Citation de la semaine 20
- Grégoire Taconet
- 14 oct. 2024
- 3 min de lecture

"C'est la relation qui soigne, c'est la relation qui soigne, c'est la relation qui soigne"Irvin Yalom
Irvin Yalom a publié des milliers de pages, en romans comme en essais parfois très techniques, sur les complexités et les subtilités de la thérapie. Tout ça... pour dire ça? En fait, c'est cohérent.

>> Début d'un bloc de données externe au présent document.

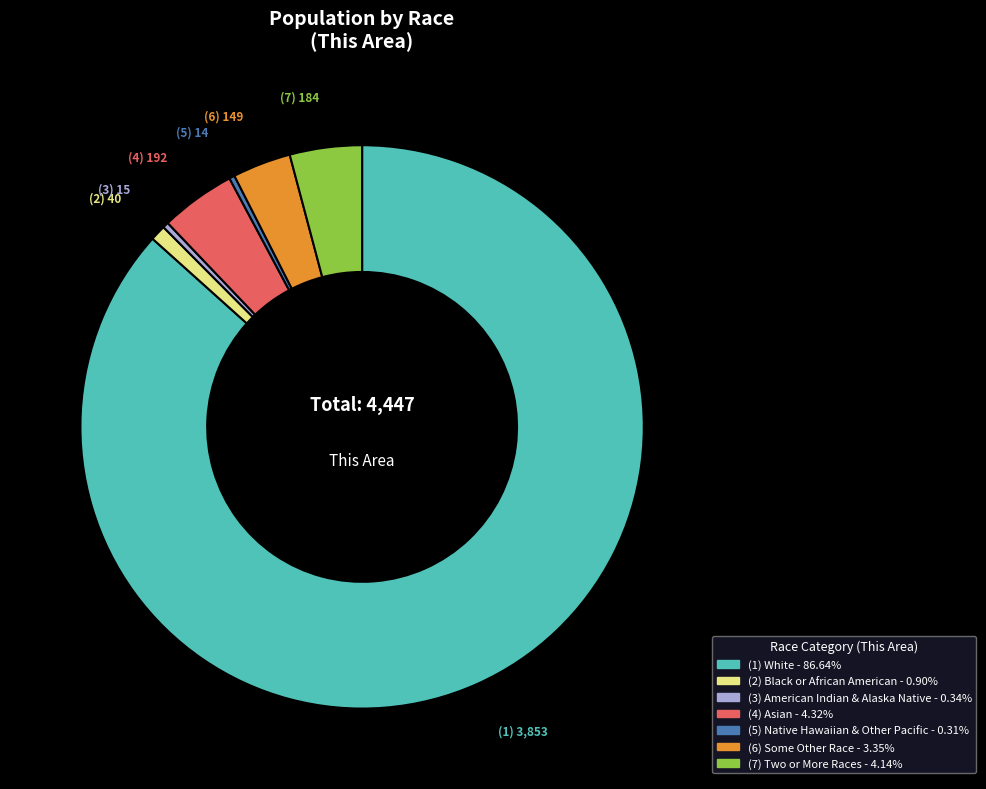

Is there a majority slice in this chart?

Yes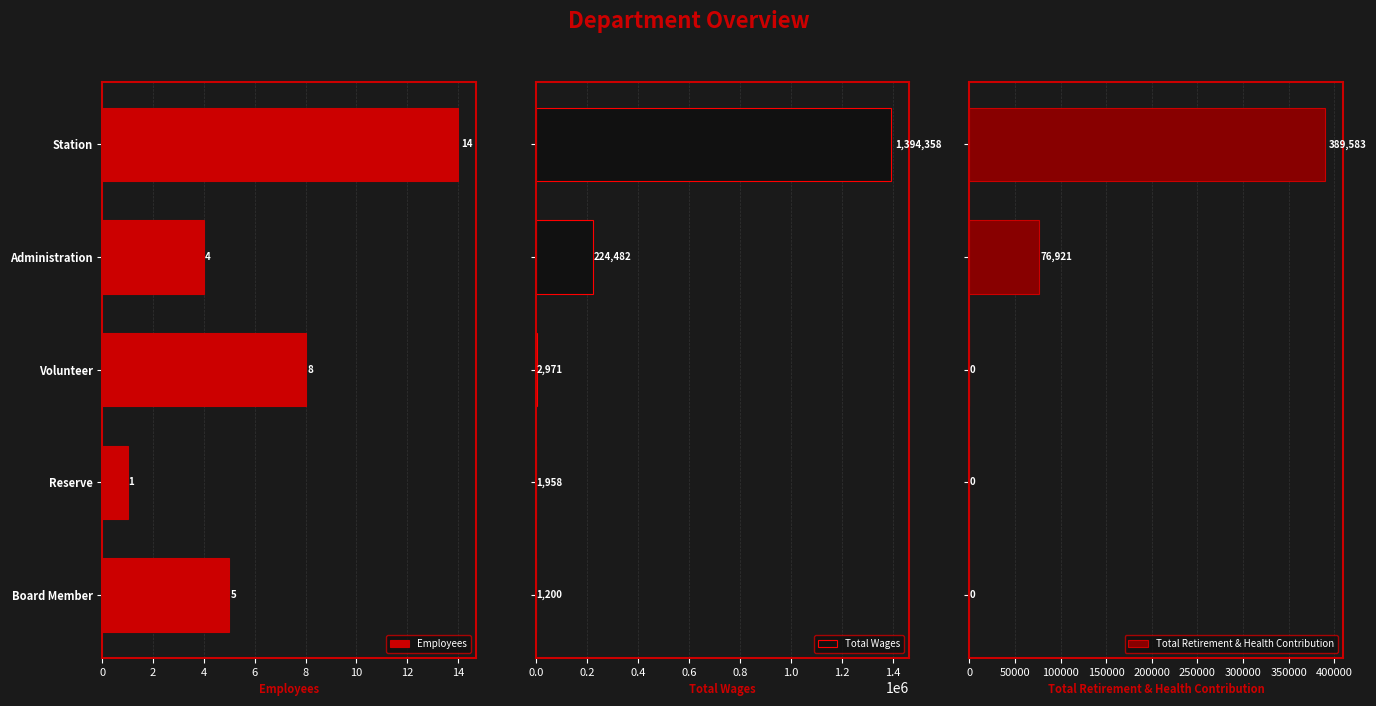

What is the maximum value shown in the chart?

1394358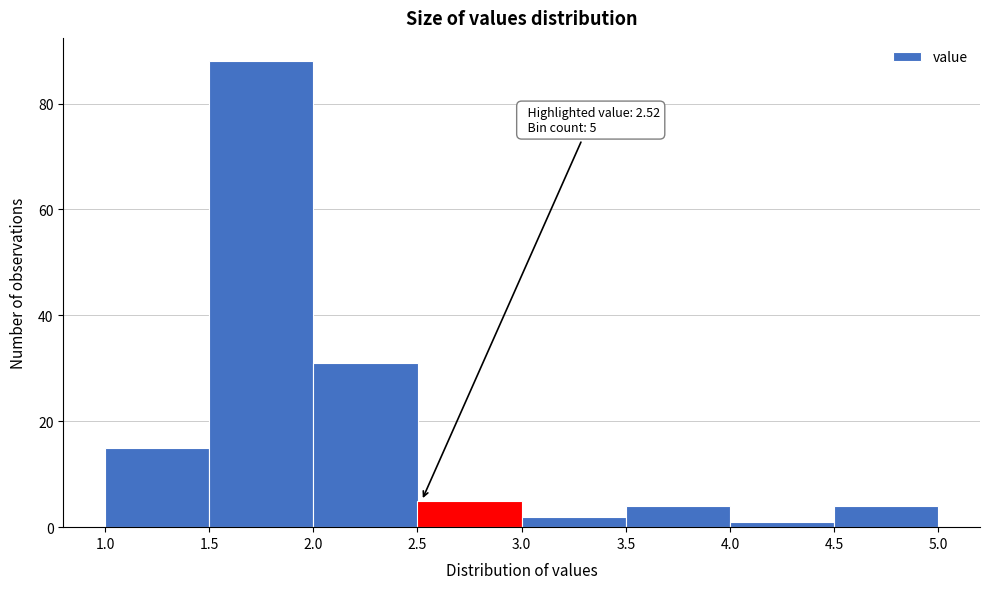

Which range on the x-axis has the tallest bar?

1.5 to 2.0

Un premier article de Saul Rosenzweig en 1936 ouvre la porte à l'hypothèse peu confortable que l'approche thérapeutique n'est peut-être pas le facteur principal de la réussite d'une thérapie. Son affirmation n'a pas mis fin, loin de là, aux guerres de chapelles autant qu'elle ne l'aurait dû (ça m'aurait fait des vacances quand j'étais étudiant en psychologie, et je reste convaincu que le dogmatisme nuit à tout le monde), mais des méta-analyses ont des dizaines d'années plus tard confirmé son propos : la méthode, la technique thérapeutique appliquée est plutôt loin dans la liste des facteurs d'efficacité.
Mais comment une relation avec un·e inconnu·e, un·e professionnel·le de surcroît, pourrait avoir quoi que ce soit de thérapeutique, a fortiori avoir un plus grand impact que des méthodes savamment élaborées et apprises avec rigueur et abnégation par le·a thérapeute? Pour commencer, bien entendu la méthode a de la valeur, et on peut estimer qu'un·e thérapeute impliqué·e et compétent·e, donc qui sera efficace sur l'ensemble des facteurs observables, va choisir une méthode qu'iel estime efficace et surtout s'efforcer d'ajuster sa pratique de façon pertinente ("il n'y a rien de plus pratique qu'une bonne théorie"). Mais cette idée de l'importance de la relation est loin d'être aussi insolite qu'elle peut en avoir l'air.
La psychanalyse, qu'on pourrait considérer comme la psychothérapie pionnière, accordait déjà une importance fondamentale au transfert : c'est dans la façon dont le·a patient·e perçoit l'analyste que transparaissent les mécanismes les plus cruciaux de son psychisme. Bien plus tard, la théorie de l'attachement documentera abondamment à quel point une relation saine, sécurisante, est un besoin fondamental, comparable à celui de s'alimenter ou de dormir. Les relations avec les figures de référence (le plus souvent les parents) auront un impact sur les relations en général bien sûr, mais aussi sur la confiance en soi, la prédisposition à sortir de sa zone de confort dans de bonnes conditions, la capacité à se remettre de traumatismes, ... Une relation sécure est bienveillante, stable (pas d'appréhension à avoir de se faire rejeter pour un oui ou pour un non), prévisible (les mêmes causes auront les mêmes effets)... soit ce qu'on devrait retrouver dans une relation thérapeutique!
Carl Rogers, créateur de l'Approche Centrée sur la Personne, l'avait théorisé différemment, mais a placé ces éléments au centre des dizaines d'années avant l'existence de la théorie de l'attachement. Les trois attitudes fondamentales que sont l'empathie (le·a thérapeute fait un effort actif de connexion avec son ou sa client·e), l'approche positive inconditionnelle (qui ne consiste pas, bien entendu, à être d'accord avec tout, mais à estimer que la personne a fait de son mieux avec les ressources qu'elle avait, même dans le négatif), la congruence (le·a thérapeute est une personne, et a un comportement cohérent dans l'espace thérapeutique avec ce qu'elle vit et ressent, n'aura pas une attitude qui sonne faux), pourraient résumer les conditions d'une relation sécure selon Bowlby.
Bien sûr la relation n'est pas le seul facteur. Et Mick Cooper, thérapeute existentialiste comme Yalom et habitué à une lecture très attentive de la littérature scientifique, observe que les données ne permettent pas de trancher si c'est la relation qui soigne, ou si c'est l'efficacité de la thérapie qui optimise la relation. Mais ça reste un élément bien plus fondamental qu'on ne pourrait le croire.